• Статья:
════════════════
Бернсу удалось завязать с кушбеги настолько хорошие отношения, что он не раз бывал гостем первого министра Бухары.

Однако добиться аудиенции у эмира не удалось.

При прощальном визите визирь по обычаю одарил халатами Бернса и Джерарда и дал им фирман на персидском языке. Он вызвал вождя туркменского племени, который должен был сопровождать англичан в дальнейшем их путешествии, и сказал, что уничтожит его семейство, если ференги погибнут, и что он не смеет вернуться без письменного свидетельства Бернса об его хорошей службе.

Ввиду вражды хивинцев и киргизов, бухарский караван уже год не выходил из Хивы и встречный караван из Астрахани также ожидал на Мангишлаке. Путь из Хивы к Астрабаду в Персию также был закрыт, ибо хан хивинский выступил в поход против Персии и стоял лагерем в пустыне к югу от своей столицы, куда и по велел вести все караваны. Бернс решил двигаться навстречу хану хивинскому, чтобы через туркменские степи направиться к Каспийскому морю.

21 июля после полудня Бернс выехал с караваном из Бухары.

11 сентября караван перешел высохшее русло реки Теджен, а 14 сентября перед Бернсом открылись ворота персидского города Мешеда. Здесь двумя годами ранее побывал Конноли, отправившийся отсюда через афганские земли в Индию. В Мешеде Бернс имел свидание с персидским наследным принцем Аббас Мирзой, устроившим для него смотр артиллерии, которой командовал англичанин Линдсей.

Наследник персидского престола говорил Бернсу, что Англии выгодно поддерживать Персию, но для этого необходимы субсидии…

Не преминул Бернс посетить могилу могущественного завоевателя Надир-шаха, сто лет назад покорившего Индию. Надгробный храм и сад вокруг него были разрушены по приказу Мухаммед-шаха. Кости Надир-шаха были вынуты из могилы и положены под ступенями трона в Тегеране: Мухаммед желал всегда попирать их.

Из Мешеда Бернс отправил своего спутника Джерарда через Герат – Кандагар в Кабул, а сам выехал по долине реки. Атрек к Каспийскому морю, чтобы проверить соображения Конноли о возможности движения русской армии по этому пути. Проехав страну туркменских племен гокленов и иомудов, Бернс доехал до Каспийского порта Астрабада. Здесь он любовался морем и посетил стоявшее в порту русское судно, капитан которого угостил его жареной осетриной.
════════════════
• Цель задания: Процитируйте статью дословно, начиная со слов «Однако добиться аудиенции» и заканчивая словами «его хорошей службе.». Строки, приведённые дальше, для работы не понадобятся.
════════════════
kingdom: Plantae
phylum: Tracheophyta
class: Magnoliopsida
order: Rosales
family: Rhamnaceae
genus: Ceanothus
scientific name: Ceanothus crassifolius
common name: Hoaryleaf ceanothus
════════════════
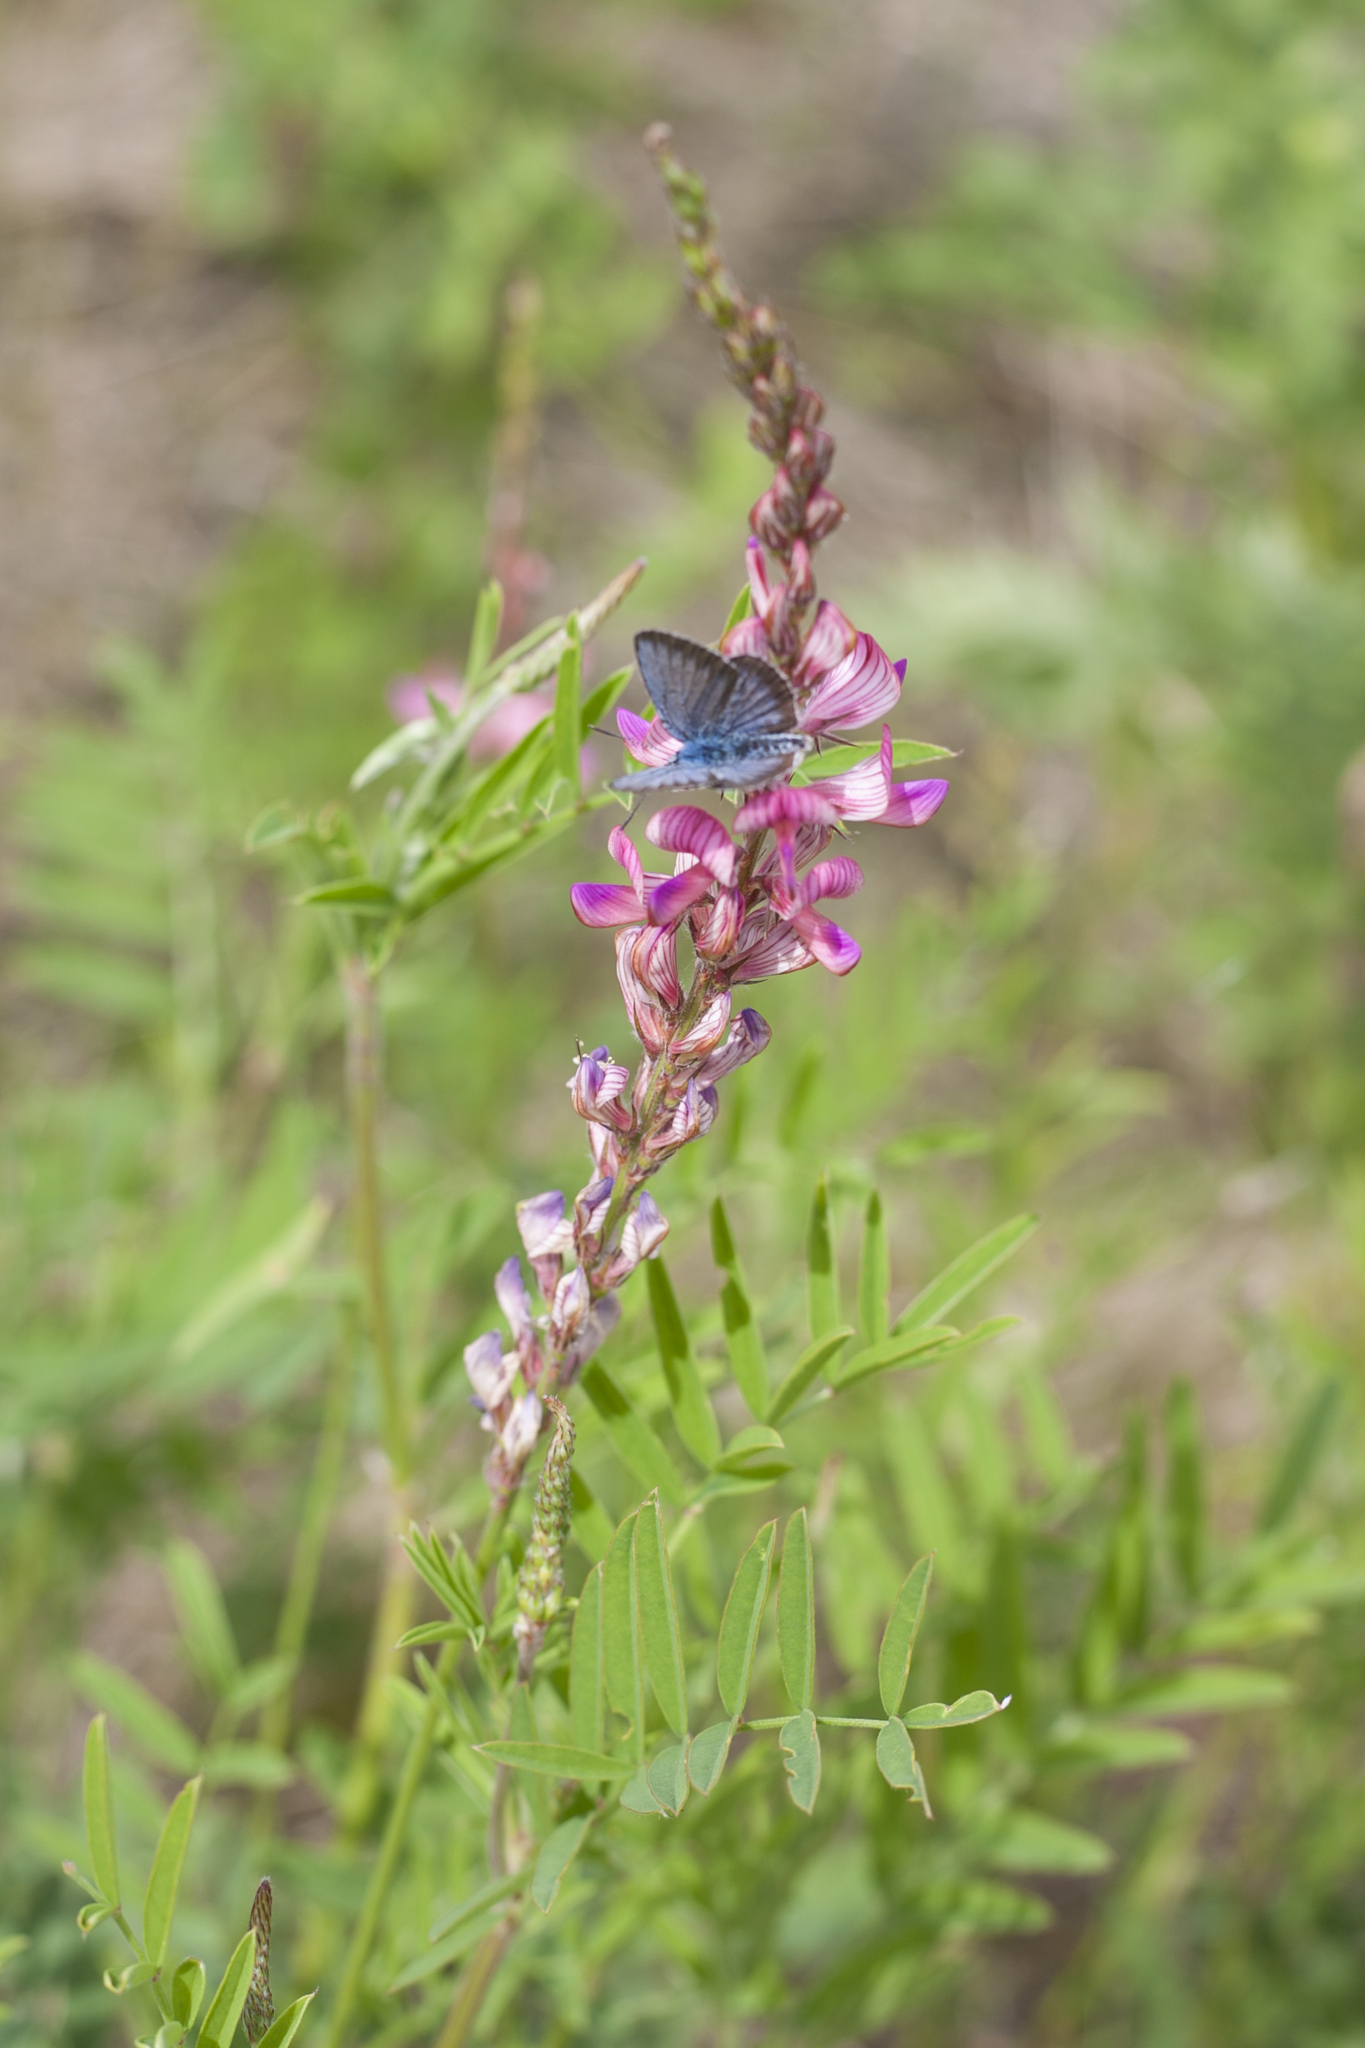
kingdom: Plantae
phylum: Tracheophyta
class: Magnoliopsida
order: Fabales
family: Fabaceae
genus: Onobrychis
════════════════
• Решение задания:
Однако добиться аудиенции у эмира не удалось.

При прощальном визите визирь по обычаю одарил халатами Бернса и Джерарда и дал им фирман на персидском языке. Он вызвал вождя туркменского племени, который должен был сопровождать англичан в дальнейшем их путешествии, и сказал, что уничтожит его семейство, если ференги погибнут, и что он не смеет вернуться без письменного свидетельства Бернса об его хорошей службе.